You will either be delighted or heartbroken to hear that Andy loves to announce, “Mommy, Daddy!  Someone is at the door!”  He runs over and welcomes Nana, PawPaw, & Uncle AJ, Gram Rose, Mimi & Papa, Elijah & Keegan, or other family and friends.  Then he says,  “Come give them a big hug, Mama! They came to visit us!” 

With the time difference and inconsistent internet connections, even just having a conversation with anyone in America can be difficult.  We’re so thankful for skype dates, even early in the morning!  It has been so good to see your faces and hear your voices.  Thank you for making time to connect with us!  

It makes me think of the missionaries in the years past who had no connection whatsoever with their families and churches back home (like Uncle Raymond and Aunt Cleo), and even those who are doing it now out in more remote areas.  I thank God for our internet connection! 

#1: Dependence 

On rough days (or weeks… or months) Nick and I have started the habit of pointing out the good things about being in Uganda.  Counting our blessings, if you will.  One thing we continually come back to is that we have been through these changes as a family— that is special.  We rely on one another.

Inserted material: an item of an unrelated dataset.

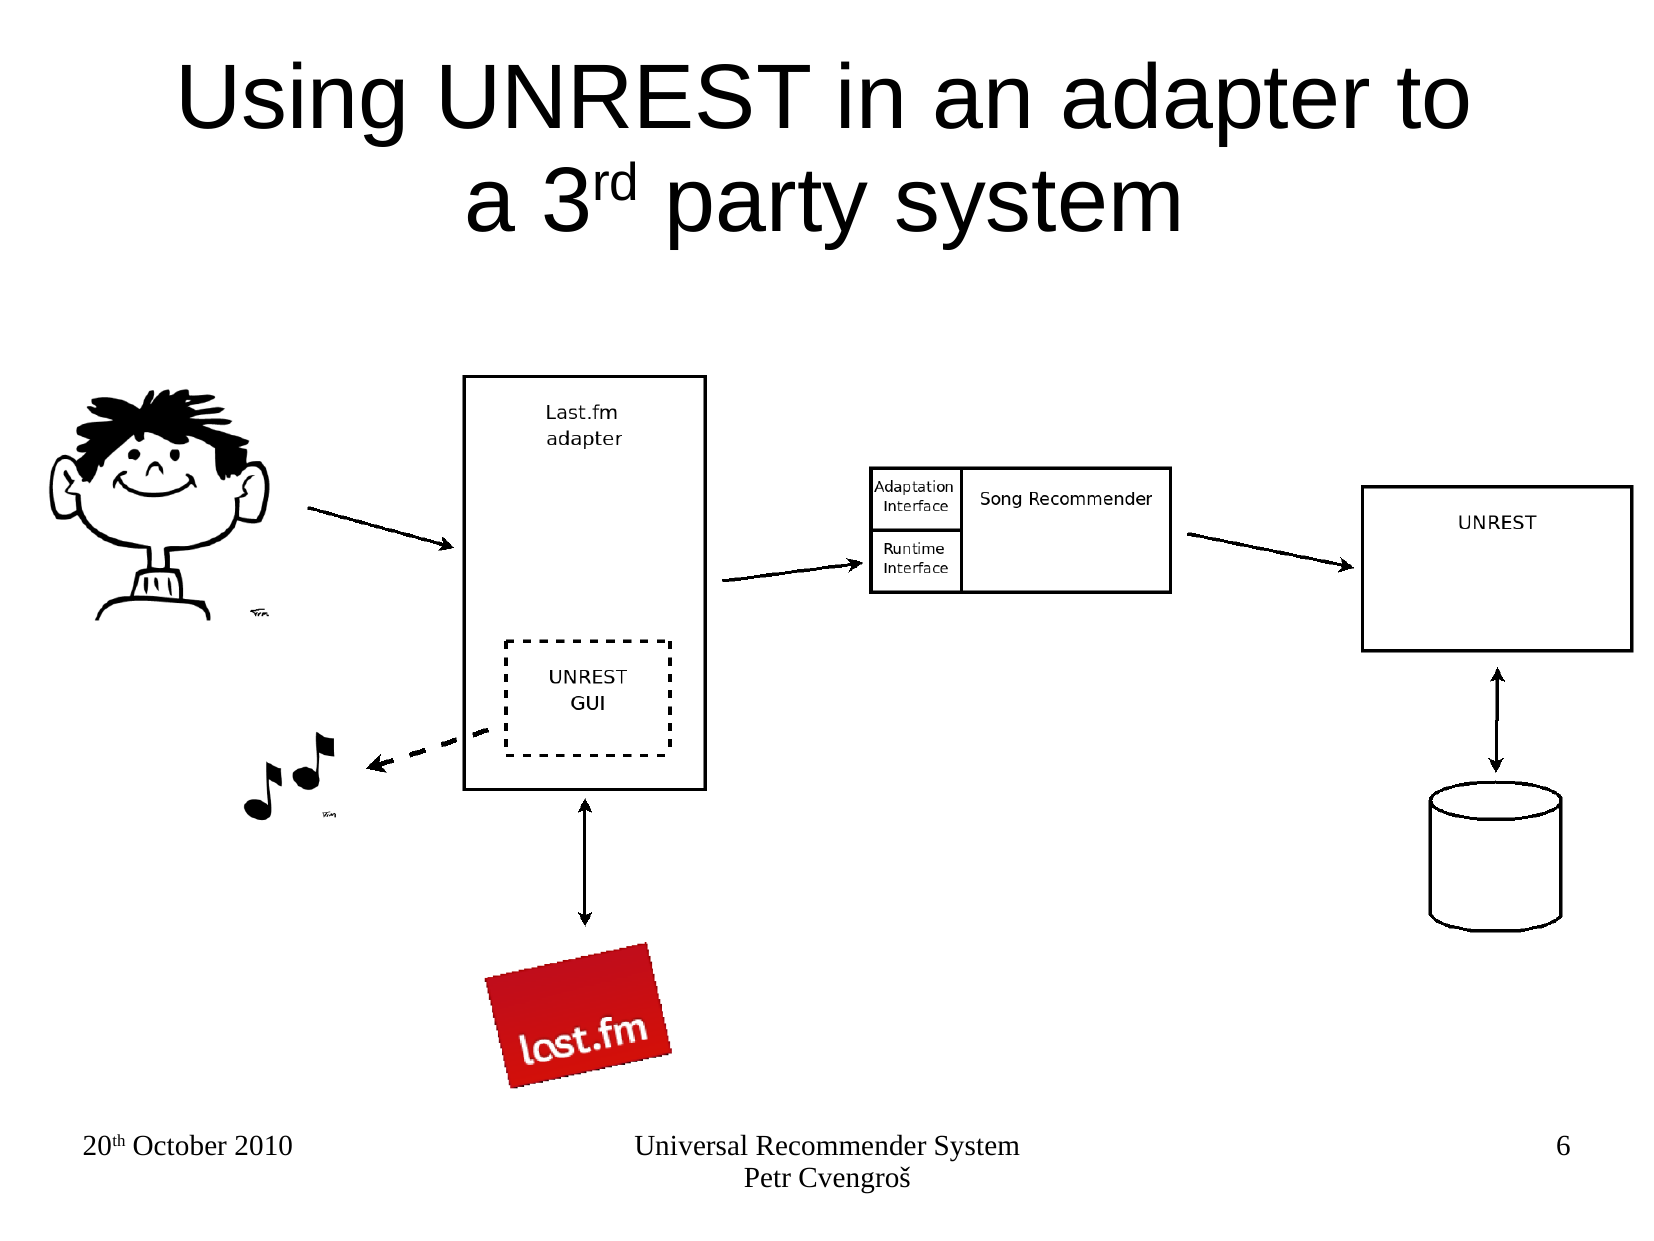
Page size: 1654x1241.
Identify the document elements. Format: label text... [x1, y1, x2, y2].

title Using UNREST in an adapter to a 3rd party system [150, 33, 1501, 262]
picture [20, 262, 1634, 1097]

We also rely on God.  I don’t mean that we like God and read our Bibles.  I mean that we need Him.  We depend on Him daily for encouragement, for confirmation, for direction, for hope. 

Even when things are difficult, we can rest assured knowing that God will use these trials to strengthen us.

Consider it pure joy, my brothers and sisters, whenever you face trials of many kinds, because you know that the testing of your faith produces perseverance. Let perseverance finish its work so that you may be mature and complete, not lacking anything. 
James 1:2-4

Sherry Crow
12/10/2013 11:41:58 pm

Beautiful post, Sarah and Nick! We love you so much and miss you, too! But I know God is faithful and will bless you (IS blessing you) as you give to these little ones in such need.